### BRIEF
Beginning with the line below that contains "537 249 1.26" and ending with the line that contains "250 576 170.71", retype every line exactly. Pictures are not copied.

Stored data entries
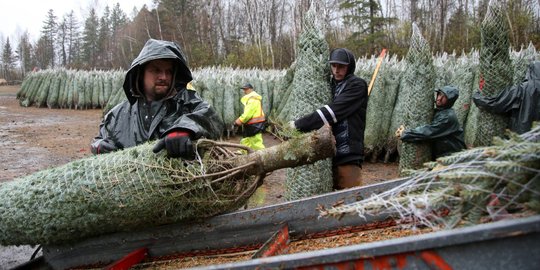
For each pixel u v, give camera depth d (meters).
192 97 3.05
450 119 5.62
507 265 1.29
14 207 2.49
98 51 68.31
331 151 2.48
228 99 13.67
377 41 27.67
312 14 4.41
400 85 9.41
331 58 4.03
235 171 2.52
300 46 4.42
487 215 1.59
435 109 5.92
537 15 22.83
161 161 2.46
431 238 1.36
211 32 42.38
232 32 45.94
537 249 1.26
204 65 35.69
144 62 2.81
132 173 2.43
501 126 5.44
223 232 2.58
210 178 2.49
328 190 4.21
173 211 2.49
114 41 59.62
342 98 3.93
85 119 19.31
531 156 1.49
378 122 9.44
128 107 3.16
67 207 2.44
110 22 73.06
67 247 2.77
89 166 2.50
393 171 8.85
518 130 5.12
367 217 2.40
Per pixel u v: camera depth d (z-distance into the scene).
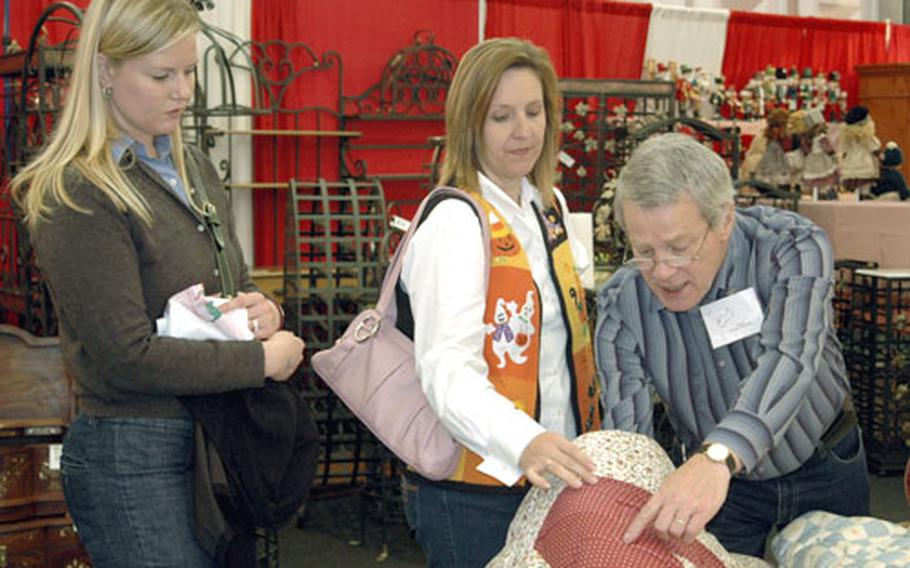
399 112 5.72
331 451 4.34
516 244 1.80
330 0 5.54
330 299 4.02
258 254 5.43
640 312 1.85
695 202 1.57
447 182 1.88
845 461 1.95
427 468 1.74
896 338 4.98
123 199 1.80
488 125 1.83
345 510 4.40
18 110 3.82
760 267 1.74
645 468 1.46
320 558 3.88
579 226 2.33
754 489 1.94
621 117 5.75
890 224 5.55
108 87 1.84
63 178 1.77
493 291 1.76
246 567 1.92
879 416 5.05
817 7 7.66
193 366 1.82
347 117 5.55
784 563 1.59
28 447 2.88
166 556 1.86
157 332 1.87
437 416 1.71
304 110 5.47
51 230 1.77
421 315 1.72
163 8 1.81
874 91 7.40
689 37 6.82
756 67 7.15
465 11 5.95
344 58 5.61
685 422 1.90
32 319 3.69
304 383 4.16
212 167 2.13
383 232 4.20
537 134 1.84
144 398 1.85
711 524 1.99
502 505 1.78
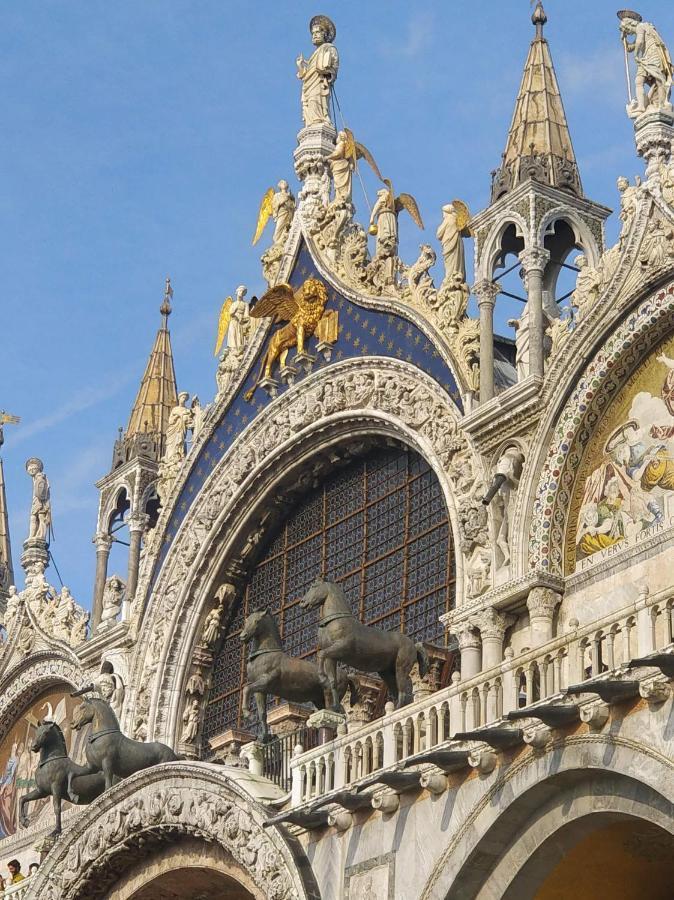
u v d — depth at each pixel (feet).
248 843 130.11
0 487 224.12
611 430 132.16
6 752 198.59
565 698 106.22
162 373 194.18
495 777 111.55
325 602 131.75
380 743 121.80
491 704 112.47
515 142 145.18
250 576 170.71
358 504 159.94
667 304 128.06
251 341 168.45
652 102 134.41
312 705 153.28
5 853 189.57
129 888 145.79
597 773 106.32
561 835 109.50
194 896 146.10
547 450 134.31
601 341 132.26
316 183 167.94
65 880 148.36
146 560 175.42
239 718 166.30
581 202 142.72
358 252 159.22
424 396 147.43
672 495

### EXERCISE ANSWER
537 249 1.26
204 65 35.69
144 62 2.81
132 173 2.43
501 126 5.44
223 232 2.58
210 178 2.49
328 190 4.21
173 211 2.49
114 41 59.62
342 98 3.93
85 119 19.31
531 156 1.49
378 122 9.44
128 107 3.16
67 207 2.44
110 22 73.06
67 247 2.77
89 166 2.50
393 171 8.85
518 130 5.12
367 217 2.40
Per pixel u v: camera depth d (z-distance into the scene).
399 112 5.72
331 451 4.34
516 244 1.80
330 0 5.54
330 299 4.02
258 254 5.43
640 312 1.85
695 202 1.57
447 182 1.88
845 461 1.95
427 468 1.74
896 338 4.98
123 199 1.80
488 125 1.83
345 510 4.40
18 110 3.82
760 267 1.74
645 468 1.46
320 558 3.88
579 226 2.33
754 489 1.94
621 117 5.75
890 224 5.55
108 87 1.84
63 178 1.77
493 291 1.76
246 567 1.92
879 416 5.05
817 7 7.66
193 366 1.82
347 117 5.55
784 563 1.59
28 447 2.88
166 556 1.86
157 332 1.87
437 416 1.71
304 110 5.47
51 230 1.77
421 315 1.72
163 8 1.81
874 91 7.40
689 37 6.82
756 67 7.15
465 11 5.95
344 58 5.61
685 422 1.90
32 319 3.69
304 383 4.16
212 167 2.13
383 232 4.20
537 134 1.84
144 398 1.85
711 524 1.99
502 505 1.78
u v d — depth at each pixel (feet).
248 843 130.11
0 487 224.12
611 430 132.16
6 752 198.59
565 698 106.22
162 373 194.18
495 777 111.55
325 602 131.75
380 743 121.80
491 704 112.47
515 142 145.18
250 576 170.71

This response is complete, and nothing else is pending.